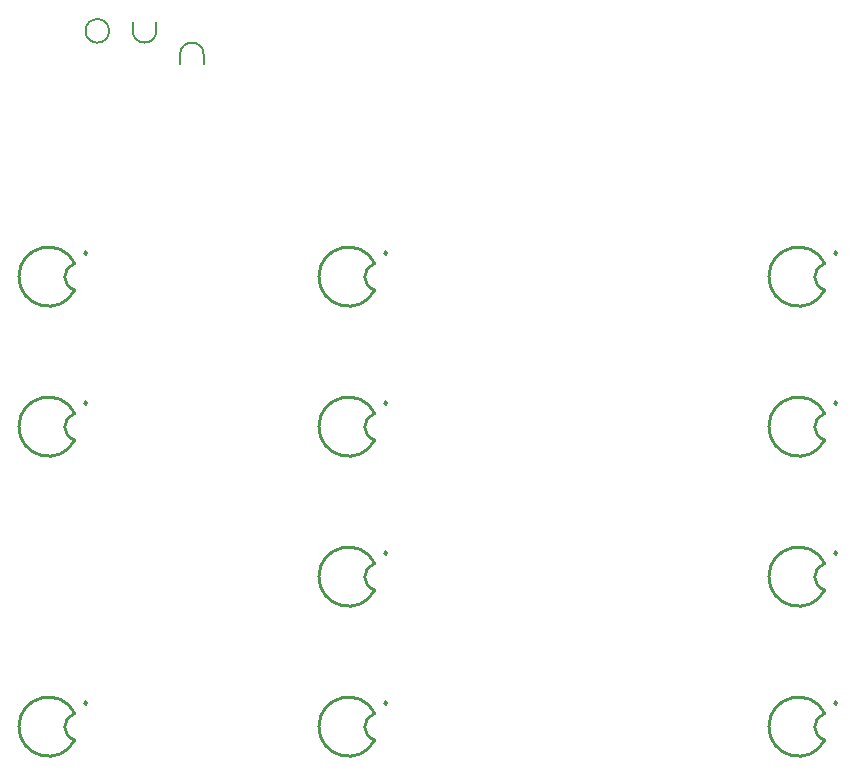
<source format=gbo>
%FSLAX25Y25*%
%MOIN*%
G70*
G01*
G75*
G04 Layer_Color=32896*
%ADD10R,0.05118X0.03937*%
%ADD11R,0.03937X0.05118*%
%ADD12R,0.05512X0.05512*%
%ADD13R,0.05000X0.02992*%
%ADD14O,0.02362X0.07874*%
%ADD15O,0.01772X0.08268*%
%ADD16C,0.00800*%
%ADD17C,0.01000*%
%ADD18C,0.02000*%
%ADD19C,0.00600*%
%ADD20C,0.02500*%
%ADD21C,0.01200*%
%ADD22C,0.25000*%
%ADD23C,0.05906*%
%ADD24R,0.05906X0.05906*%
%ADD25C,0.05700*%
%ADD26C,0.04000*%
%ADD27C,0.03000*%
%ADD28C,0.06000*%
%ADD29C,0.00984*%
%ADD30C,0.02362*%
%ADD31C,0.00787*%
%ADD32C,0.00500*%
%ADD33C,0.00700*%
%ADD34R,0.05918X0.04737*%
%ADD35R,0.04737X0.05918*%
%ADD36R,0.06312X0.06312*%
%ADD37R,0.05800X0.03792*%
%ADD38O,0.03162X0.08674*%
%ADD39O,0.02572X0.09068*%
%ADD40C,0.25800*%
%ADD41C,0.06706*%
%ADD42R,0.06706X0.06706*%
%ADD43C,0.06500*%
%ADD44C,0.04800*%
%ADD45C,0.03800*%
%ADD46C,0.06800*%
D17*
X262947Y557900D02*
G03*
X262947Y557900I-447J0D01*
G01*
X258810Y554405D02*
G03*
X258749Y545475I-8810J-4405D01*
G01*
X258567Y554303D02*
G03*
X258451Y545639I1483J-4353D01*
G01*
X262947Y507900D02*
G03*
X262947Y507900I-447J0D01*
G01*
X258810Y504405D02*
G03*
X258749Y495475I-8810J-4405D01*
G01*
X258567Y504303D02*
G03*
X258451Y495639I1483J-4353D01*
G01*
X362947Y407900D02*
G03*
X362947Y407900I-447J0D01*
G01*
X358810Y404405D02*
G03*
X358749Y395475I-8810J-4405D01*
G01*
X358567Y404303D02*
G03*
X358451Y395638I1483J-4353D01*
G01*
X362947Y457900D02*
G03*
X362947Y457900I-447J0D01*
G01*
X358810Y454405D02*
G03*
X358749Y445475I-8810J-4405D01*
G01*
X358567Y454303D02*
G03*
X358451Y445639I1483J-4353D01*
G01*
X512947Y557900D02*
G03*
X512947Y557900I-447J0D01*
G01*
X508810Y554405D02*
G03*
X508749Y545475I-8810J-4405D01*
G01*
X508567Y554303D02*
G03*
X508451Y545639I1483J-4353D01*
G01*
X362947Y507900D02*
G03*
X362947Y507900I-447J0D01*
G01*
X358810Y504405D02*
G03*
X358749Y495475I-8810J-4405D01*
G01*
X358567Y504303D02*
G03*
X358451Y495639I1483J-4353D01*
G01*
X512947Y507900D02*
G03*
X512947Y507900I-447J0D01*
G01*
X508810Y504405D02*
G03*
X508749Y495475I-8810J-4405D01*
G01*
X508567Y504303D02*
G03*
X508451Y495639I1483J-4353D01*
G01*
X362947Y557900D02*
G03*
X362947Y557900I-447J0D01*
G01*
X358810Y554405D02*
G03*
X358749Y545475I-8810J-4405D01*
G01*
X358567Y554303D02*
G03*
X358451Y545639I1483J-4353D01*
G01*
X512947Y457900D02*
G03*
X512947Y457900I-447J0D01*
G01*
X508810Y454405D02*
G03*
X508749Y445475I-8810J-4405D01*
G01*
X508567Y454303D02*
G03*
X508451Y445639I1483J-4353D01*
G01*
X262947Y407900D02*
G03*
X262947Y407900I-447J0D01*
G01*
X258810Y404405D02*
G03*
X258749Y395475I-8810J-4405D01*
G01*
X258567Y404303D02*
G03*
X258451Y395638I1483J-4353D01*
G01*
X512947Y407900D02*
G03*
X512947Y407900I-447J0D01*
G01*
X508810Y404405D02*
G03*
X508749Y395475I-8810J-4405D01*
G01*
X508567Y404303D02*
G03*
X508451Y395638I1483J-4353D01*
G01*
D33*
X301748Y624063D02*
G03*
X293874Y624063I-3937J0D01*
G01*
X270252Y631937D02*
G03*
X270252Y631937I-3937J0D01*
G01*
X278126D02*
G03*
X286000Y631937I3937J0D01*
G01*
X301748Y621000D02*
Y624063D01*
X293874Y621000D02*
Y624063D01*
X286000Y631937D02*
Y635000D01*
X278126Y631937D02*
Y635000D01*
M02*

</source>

Problem requirements:
In your copy, include no pictures, but set down every record exactly.

Exercise output:
<source format=gbo>
%FSLAX25Y25*%
%MOIN*%
G70*
G01*
G75*
G04 Layer_Color=32896*
%ADD10R,0.05118X0.03937*%
%ADD11R,0.03937X0.05118*%
%ADD12R,0.05512X0.05512*%
%ADD13R,0.05000X0.02992*%
%ADD14O,0.02362X0.07874*%
%ADD15O,0.01772X0.08268*%
%ADD16C,0.00800*%
%ADD17C,0.01000*%
%ADD18C,0.02000*%
%ADD19C,0.00600*%
%ADD20C,0.02500*%
%ADD21C,0.01200*%
%ADD22C,0.25000*%
%ADD23C,0.05906*%
%ADD24R,0.05906X0.05906*%
%ADD25C,0.05700*%
%ADD26C,0.04000*%
%ADD27C,0.03000*%
%ADD28C,0.06000*%
%ADD29C,0.00984*%
%ADD30C,0.02362*%
%ADD31C,0.00787*%
%ADD32C,0.00500*%
%ADD33C,0.00700*%
%ADD34R,0.05918X0.04737*%
%ADD35R,0.04737X0.05918*%
%ADD36R,0.06312X0.06312*%
%ADD37R,0.05800X0.03792*%
%ADD38O,0.03162X0.08674*%
%ADD39O,0.02572X0.09068*%
%ADD40C,0.25800*%
%ADD41C,0.06706*%
%ADD42R,0.06706X0.06706*%
%ADD43C,0.06500*%
%ADD44C,0.04800*%
%ADD45C,0.03800*%
%ADD46C,0.06800*%
D17*
X262947Y557900D02*
G03*
X262947Y557900I-447J0D01*
G01*
X258810Y554405D02*
G03*
X258749Y545475I-8810J-4405D01*
G01*
X258567Y554303D02*
G03*
X258451Y545639I1483J-4353D01*
G01*
X262947Y507900D02*
G03*
X262947Y507900I-447J0D01*
G01*
X258810Y504405D02*
G03*
X258749Y495475I-8810J-4405D01*
G01*
X258567Y504303D02*
G03*
X258451Y495639I1483J-4353D01*
G01*
X362947Y407900D02*
G03*
X362947Y407900I-447J0D01*
G01*
X358810Y404405D02*
G03*
X358749Y395475I-8810J-4405D01*
G01*
X358567Y404303D02*
G03*
X358451Y395638I1483J-4353D01*
G01*
X362947Y457900D02*
G03*
X362947Y457900I-447J0D01*
G01*
X358810Y454405D02*
G03*
X358749Y445475I-8810J-4405D01*
G01*
X358567Y454303D02*
G03*
X358451Y445639I1483J-4353D01*
G01*
X512947Y557900D02*
G03*
X512947Y557900I-447J0D01*
G01*
X508810Y554405D02*
G03*
X508749Y545475I-8810J-4405D01*
G01*
X508567Y554303D02*
G03*
X508451Y545639I1483J-4353D01*
G01*
X362947Y507900D02*
G03*
X362947Y507900I-447J0D01*
G01*
X358810Y504405D02*
G03*
X358749Y495475I-8810J-4405D01*
G01*
X358567Y504303D02*
G03*
X358451Y495639I1483J-4353D01*
G01*
X512947Y507900D02*
G03*
X512947Y507900I-447J0D01*
G01*
X508810Y504405D02*
G03*
X508749Y495475I-8810J-4405D01*
G01*
X508567Y504303D02*
G03*
X508451Y495639I1483J-4353D01*
G01*
X362947Y557900D02*
G03*
X362947Y557900I-447J0D01*
G01*
X358810Y554405D02*
G03*
X358749Y545475I-8810J-4405D01*
G01*
X358567Y554303D02*
G03*
X358451Y545639I1483J-4353D01*
G01*
X512947Y457900D02*
G03*
X512947Y457900I-447J0D01*
G01*
X508810Y454405D02*
G03*
X508749Y445475I-8810J-4405D01*
G01*
X508567Y454303D02*
G03*
X508451Y445639I1483J-4353D01*
G01*
X262947Y407900D02*
G03*
X262947Y407900I-447J0D01*
G01*
X258810Y404405D02*
G03*
X258749Y395475I-8810J-4405D01*
G01*
X258567Y404303D02*
G03*
X258451Y395638I1483J-4353D01*
G01*
X512947Y407900D02*
G03*
X512947Y407900I-447J0D01*
G01*
X508810Y404405D02*
G03*
X508749Y395475I-8810J-4405D01*
G01*
X508567Y404303D02*
G03*
X508451Y395638I1483J-4353D01*
G01*
D33*
X301748Y624063D02*
G03*
X293874Y624063I-3937J0D01*
G01*
X270252Y631937D02*
G03*
X270252Y631937I-3937J0D01*
G01*
X278126D02*
G03*
X286000Y631937I3937J0D01*
G01*
X301748Y621000D02*
Y624063D01*
X293874Y621000D02*
Y624063D01*
X286000Y631937D02*
Y635000D01*
X278126Y631937D02*
Y635000D01*
M02*

</source>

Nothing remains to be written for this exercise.